What you need to do:
Pick out the lines below that include the string "APERTURE".

[Hardware project source files]
___

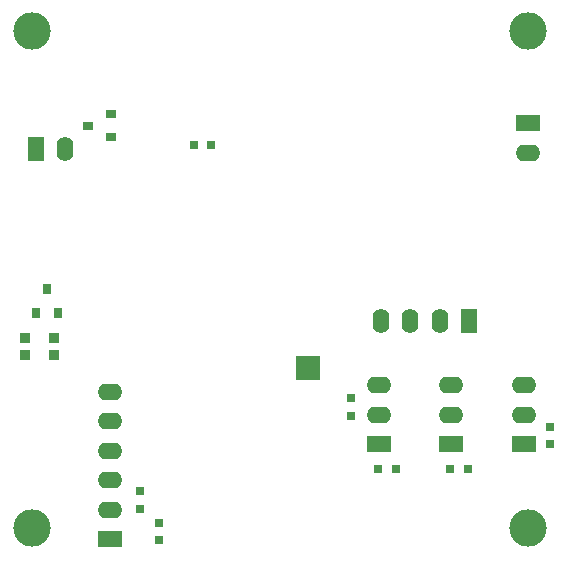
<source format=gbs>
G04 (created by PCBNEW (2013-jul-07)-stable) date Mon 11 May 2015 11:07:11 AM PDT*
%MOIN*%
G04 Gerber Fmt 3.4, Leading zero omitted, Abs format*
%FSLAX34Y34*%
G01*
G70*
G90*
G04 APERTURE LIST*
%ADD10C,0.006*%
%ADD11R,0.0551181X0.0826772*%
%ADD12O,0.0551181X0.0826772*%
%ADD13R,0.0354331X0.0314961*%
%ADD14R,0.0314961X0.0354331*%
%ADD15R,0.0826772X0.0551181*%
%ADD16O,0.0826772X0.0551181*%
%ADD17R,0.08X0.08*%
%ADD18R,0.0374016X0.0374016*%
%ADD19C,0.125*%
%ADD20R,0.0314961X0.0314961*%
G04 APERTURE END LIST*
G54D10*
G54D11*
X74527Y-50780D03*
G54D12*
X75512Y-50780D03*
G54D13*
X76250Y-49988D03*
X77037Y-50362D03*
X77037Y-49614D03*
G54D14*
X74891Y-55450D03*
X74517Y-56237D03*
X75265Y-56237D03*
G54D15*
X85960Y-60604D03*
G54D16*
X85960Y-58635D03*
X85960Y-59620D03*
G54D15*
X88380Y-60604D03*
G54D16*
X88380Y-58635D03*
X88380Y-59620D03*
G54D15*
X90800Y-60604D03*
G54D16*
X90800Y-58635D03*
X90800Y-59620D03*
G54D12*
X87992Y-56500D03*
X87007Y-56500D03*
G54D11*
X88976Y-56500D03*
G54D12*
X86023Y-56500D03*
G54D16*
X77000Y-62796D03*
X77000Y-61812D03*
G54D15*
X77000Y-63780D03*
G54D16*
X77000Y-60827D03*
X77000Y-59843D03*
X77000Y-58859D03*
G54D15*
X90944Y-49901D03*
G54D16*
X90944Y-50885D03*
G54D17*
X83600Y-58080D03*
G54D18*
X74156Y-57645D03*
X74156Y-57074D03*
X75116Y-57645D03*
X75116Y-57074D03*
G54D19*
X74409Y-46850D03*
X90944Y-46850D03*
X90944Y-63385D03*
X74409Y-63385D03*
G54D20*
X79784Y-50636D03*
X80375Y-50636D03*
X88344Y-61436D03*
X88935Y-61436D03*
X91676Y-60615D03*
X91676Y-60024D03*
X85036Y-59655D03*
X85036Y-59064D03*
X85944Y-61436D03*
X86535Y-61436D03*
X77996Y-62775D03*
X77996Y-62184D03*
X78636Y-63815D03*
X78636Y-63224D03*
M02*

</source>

___

Solution for this problem:
G04 APERTURE LIST*
G04 APERTURE END LIST*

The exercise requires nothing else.